Uma bem-sucedida ofensiva militar da Ucrânia em setembro do ano passado, recapturando cidades importantes e fragilizando posições russas, foi vista como a última incursão de peso na guerra entre os dois países antes da chegada do inverno congelante, quanto a temperatura cai a 20 graus negativos e impõe uma pausa nos combates. O frio, no entanto, não parou nenhum dos lados. Pelo contrário: a menos de dois meses de a invasão ordenada por Vladimir Putin completar um ano, no dia 24 de fevereiro, o que se vê é uma escalada do conflito. Do lado ucraniano, mais armado do que nunca, um ataque na disputadíssima região de Donbas resultou no maior número de soldados inimigos mortos de um só golpe desde que as hostilidades começaram. “As batalhas seguem dia e noite, apesar das condições do tempo. Tudo muda como um pêndulo, do sucesso e euforia quando avançamos à dificuldade quando o inimigo toma a dianteira”, resumiu Yegor Firsov, ex-deputado da Ucrânia que atua como médico na frente de combate.
Da parte de Moscou, intensificam-se os bombardeios da estrutura que fornece energia, aquecimento e água à população civil, depois de o presidente ter pela primeira vez usado a palavra “guerra” para descrever o que antes qualificava de “operação militar especial”. As duas partes têm, cada qual, seus motivos para lutar em meio a nevascas — sair fortalecido do inverno pode formatar a chance, remota que seja, de dar início a negociações para o fim da guerra. A Rússia admitiu a morte de ao menos 89 soldados no bombardeio ucraniano, via baterias americanas de longo alcance, de um centro para treinamento de recrutas — a Ucrânia fala em 400 mortos e 300 feridos. O ataque se deu em Makiivka, na área ocupada de Donetsk, uma das duas províncias de Donbas que a Rússia anexou em outubro, mas sobre a qual ainda peleja para ter controle total, situação que ocorre em todas as quatro regiões do leste da Ucrânia, coladas à sua fronteira, que supostamente passaram a fazer parte do território russo.
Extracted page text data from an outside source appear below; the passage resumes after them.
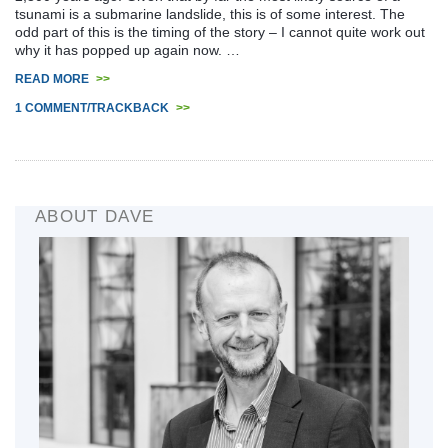
tsunami is a submarine landslide, this is of some interest. The
odd part of this is the timing of the story – I cannot quite work out
why it has popped up again now. …
READ MORE
>>
1 COMMENT/TRACKBACK
>>
ABOUT DAVE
Em meio a uma chuva de críticas na mídia e nas redes sociais russas à inépcia dos comandantes militares que reuniram centenas de soldados em um único local próximo a um depósito de munições, uma comissão criada para investigar as circunstâncias do incidente culpou o “uso em massa” de telefones celulares, que permitiu a exata localização do alvo. Antes disso, às vésperas do Natal, drones de combate atingiram bases militares em território russo a mais de 600 quilômetros da fronteira, mostrando que o poder de fogo e a perícia dos ucranianos se amplia. Para Kiev, é crucial neste momento manter as tropas russas na defensiva e impedir que o comando militar use a esperada pausa de inverno para treinar os reservistas convocados, repor suprimentos e reagrupar a tropa.
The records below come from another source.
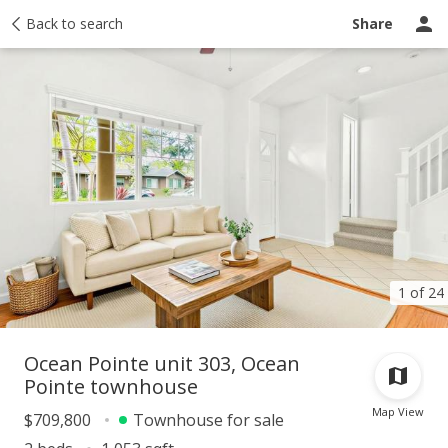
Taxes
Back to search
Tour report
Similar
Recently sold
Ask a question
Share
1 of 24
Ocean Pointe unit 303, Ocean
Pointe townhouse
Map View
$709,800
Townhouse for sale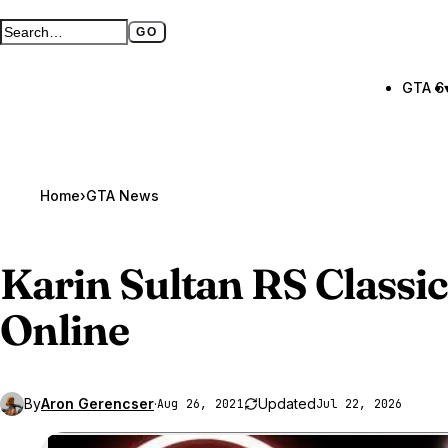
GO
Search GTA BOOM
Full search page
GTA 6
Home
›
GTA News
Karin Sultan RS Classic
Online
By
Aron Gerencser
·
Updated
Aug 26, 2021
Jul 22, 2026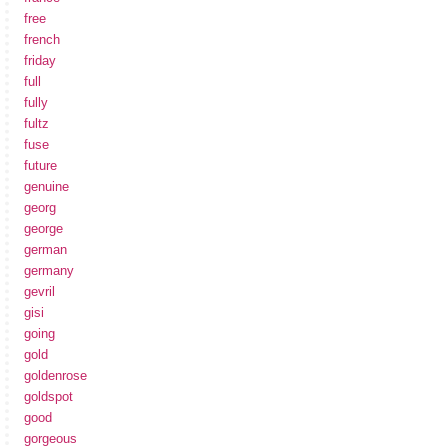
free
french
friday
full
fully
fultz
fuse
future
genuine
georg
george
german
germany
gevril
gisi
going
gold
goldenrose
goldspot
good
gorgeous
Combatendo e avançando, o governo do presidente Volodymyr Zelensky pretende também preservar o apoio dos aliados ocidentais à causa e, em última instância, forçar a abertura de negociações. Putin, de sua parte, mantém-se firme na estratégia de atrito constante, obrigando civis a sofrer os efeitos do inverno implacável e brandindo a ameaça de usar armas nucleares. De acordo com a OMS, 10 milhões de ucranianos (um quarto da população) foram afetados pela falta de energia decorrente dos mais de 700 ataques desde o início da guerra e 2 a 3 milhões deixaram suas casas. “O racionamento deve durar até pelo menos o fim de março”, diz Serhiy Kovalenko, diretor da Yasno, principal fornecedora de energia da capital.
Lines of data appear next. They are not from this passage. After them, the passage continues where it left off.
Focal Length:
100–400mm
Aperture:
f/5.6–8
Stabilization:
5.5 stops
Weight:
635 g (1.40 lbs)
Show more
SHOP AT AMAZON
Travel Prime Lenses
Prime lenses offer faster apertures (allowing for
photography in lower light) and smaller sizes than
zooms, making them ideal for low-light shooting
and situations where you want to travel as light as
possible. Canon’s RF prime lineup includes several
O presidente russo está ciente de que tem muito mais condições do que a Ucrânia de sustentar uma guerra prolongada, mas sente o desgaste da atuação decepcionante de suas tropas e do isolamento internacional. No início de dezembro, tanto Putin quanto Zelensky falaram em começar a negociar, cada qual colocando, no entanto, condições inaceitáveis para o diálogo. A Ucrânia exige que os russos abandonem todos os territórios conquistados não só nesta invasão, mas também a península da Crimeia, que anexaram em 2014, além de reparação pelos danos causados. A Rússia demanda reconhecimento por Kiev da condição de território russo tanto da Crimeia quanto dos quatro territórios anexados em outubro. Na quinta-feira 5, Putin anunciou um cessar-fogo de 36 horas para a celebração do Natal ortodoxo. Resta ver se o inverno — que, ao contrário das derrotas experimentadas por Napoleão Bonaparte e Adolf Hitler no atoleiro russo, desta vez está do lado dos ucranianos — conseguirá eventualmente congelar o fluxo dos bombardeios e permitir uma abertura para a paz.